> [DIRECTIONS]:
a. Answer these from the text on iPads in medicine:
(i) Who compiled useful information around reviews of the iPad, and where was he blogging?
(ii) Which two products are named as e-readers and tablets already on the market?
(iii) Which app is called the first EMR app to run natively on the iPad?
b. Copy the stretch of the iPad text from "In 2014, the" through "for the iPad.)", swapping "netbooks" for "laptops".

[[ DOCUMENT EXTRACT, beginning ]]

In 2014, the iPad is seen as a useful educational tool for medical school students and residents, but its integration into clinical workflow has been less pronounced (Berkowitz, 2014). Since its release in 2011, the iPad was criticized as not being able to do what the iPhone can do. Moreover, the iPad was seen as a competitor to the e-readers, tablet PCs and netbooks on the market such as the Sony eReader and Amazon Kindle. Dr. Joshua Schwimmer, blogging at Healthline, compiled useful information around reviews of the iPad. Recent issues raised about using iPads are summarized below. (SeeiMedicalApps.com for current reviews of applications for the iPad.)
One of the most exciting hopes for the iPad is that it will be a robust tablet for the creation, editing and review of Electronic Medical Records (EMRs). There are already some ways of accessing EMRs on the iPad, and at least one fully-fledged native iPad EMR app.
Dr. Chrono's EMR app is the first EMR app to run natively on the iPad. Though the app is still in its early stages, it is already easy to see the potential for these types of applications in the healthcare setting.

[[ DOCUMENT EXTRACT, end ]]
[[ LISTED ENTRIES, beginning ]]

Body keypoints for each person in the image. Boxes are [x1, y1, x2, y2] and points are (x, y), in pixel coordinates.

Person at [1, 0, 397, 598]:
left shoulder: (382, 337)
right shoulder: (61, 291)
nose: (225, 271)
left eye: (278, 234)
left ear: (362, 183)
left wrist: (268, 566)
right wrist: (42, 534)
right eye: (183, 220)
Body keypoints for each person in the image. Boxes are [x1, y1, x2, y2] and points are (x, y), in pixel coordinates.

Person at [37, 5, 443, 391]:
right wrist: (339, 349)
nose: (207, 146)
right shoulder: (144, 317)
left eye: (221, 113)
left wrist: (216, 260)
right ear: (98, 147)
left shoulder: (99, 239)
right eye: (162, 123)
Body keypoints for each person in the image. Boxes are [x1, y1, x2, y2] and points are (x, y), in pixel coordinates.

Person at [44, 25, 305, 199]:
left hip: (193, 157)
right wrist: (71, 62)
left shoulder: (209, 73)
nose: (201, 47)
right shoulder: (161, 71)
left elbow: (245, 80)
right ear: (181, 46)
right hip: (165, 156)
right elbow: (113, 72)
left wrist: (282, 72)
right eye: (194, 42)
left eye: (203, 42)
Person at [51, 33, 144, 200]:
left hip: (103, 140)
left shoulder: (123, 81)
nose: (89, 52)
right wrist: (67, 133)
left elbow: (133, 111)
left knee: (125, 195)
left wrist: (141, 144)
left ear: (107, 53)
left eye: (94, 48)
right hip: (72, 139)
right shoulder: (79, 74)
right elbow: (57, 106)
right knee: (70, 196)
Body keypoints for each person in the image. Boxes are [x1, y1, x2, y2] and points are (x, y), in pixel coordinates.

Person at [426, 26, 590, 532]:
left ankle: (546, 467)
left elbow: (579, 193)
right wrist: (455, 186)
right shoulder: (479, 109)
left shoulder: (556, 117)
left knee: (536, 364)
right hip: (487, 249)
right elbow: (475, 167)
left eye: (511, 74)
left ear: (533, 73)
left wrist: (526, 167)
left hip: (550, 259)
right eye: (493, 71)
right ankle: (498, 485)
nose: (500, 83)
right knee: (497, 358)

[[ LISTED ENTRIES, end ]]

> [REPLIES]:
a.
(i) Dr. Joshua Schwimmer, blogging at Healthline.
(ii) The Sony eReader and Amazon Kindle.
(iii) Dr. Chrono's EMR app.

b.
In 2014, the iPad is seen as a useful educational tool for medical school students and residents, but its integration into clinical workflow has been less pronounced (Berkowitz, 2014). Since its release in 2011, the iPad was criticized as not being able to do what the iPhone can do. Moreover, the iPad was seen as a competitor to the e-readers, tablet PCs and laptops on the market such as the Sony eReader and Amazon Kindle. Dr. Joshua Schwimmer, blogging at Healthline, compiled useful information around reviews of the iPad. Recent issues raised about using iPads are summarized below. (SeeiMedicalApps.com for current reviews of applications for the iPad.)